Find every line below that contains the word "person" and copy each of those lines out in full.
=-=-=-=-=
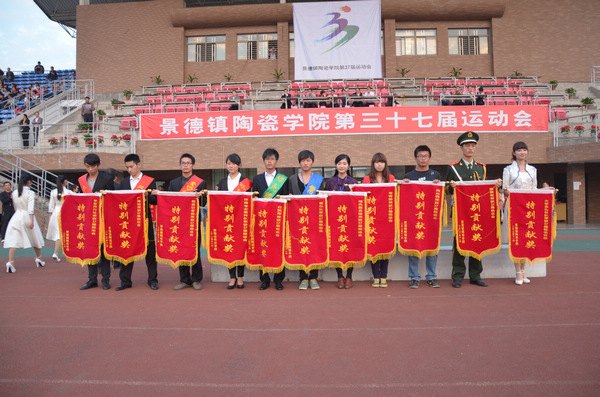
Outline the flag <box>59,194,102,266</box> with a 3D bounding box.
[{"bbox_3d":[-2.601,0.379,5.320,0.520,0.865,0.100,-1,-3,0],"label":"flag"}]

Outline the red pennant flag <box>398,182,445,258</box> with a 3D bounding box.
[{"bbox_3d":[1.418,0.260,5.240,0.540,0.893,0.100,-1,-3,0],"label":"red pennant flag"}]

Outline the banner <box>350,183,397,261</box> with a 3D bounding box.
[{"bbox_3d":[0.865,0.281,5.250,0.550,0.924,0.060,-1,-2,0],"label":"banner"}]

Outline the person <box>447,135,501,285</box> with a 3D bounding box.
[{"bbox_3d":[2.111,0.136,5.430,0.700,1.893,0.460,-1,-3,0],"label":"person"}]

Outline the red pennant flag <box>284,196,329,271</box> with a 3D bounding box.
[{"bbox_3d":[0.076,0.416,5.220,0.512,0.890,0.060,-1,-2,0],"label":"red pennant flag"}]

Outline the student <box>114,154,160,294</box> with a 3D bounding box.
=-=-=-=-=
*TASK OUTPUT*:
Outline the person <box>447,135,501,285</box> with a 3D bounding box.
[{"bbox_3d":[2.111,0.136,5.430,0.700,1.893,0.460,-1,-3,0],"label":"person"}]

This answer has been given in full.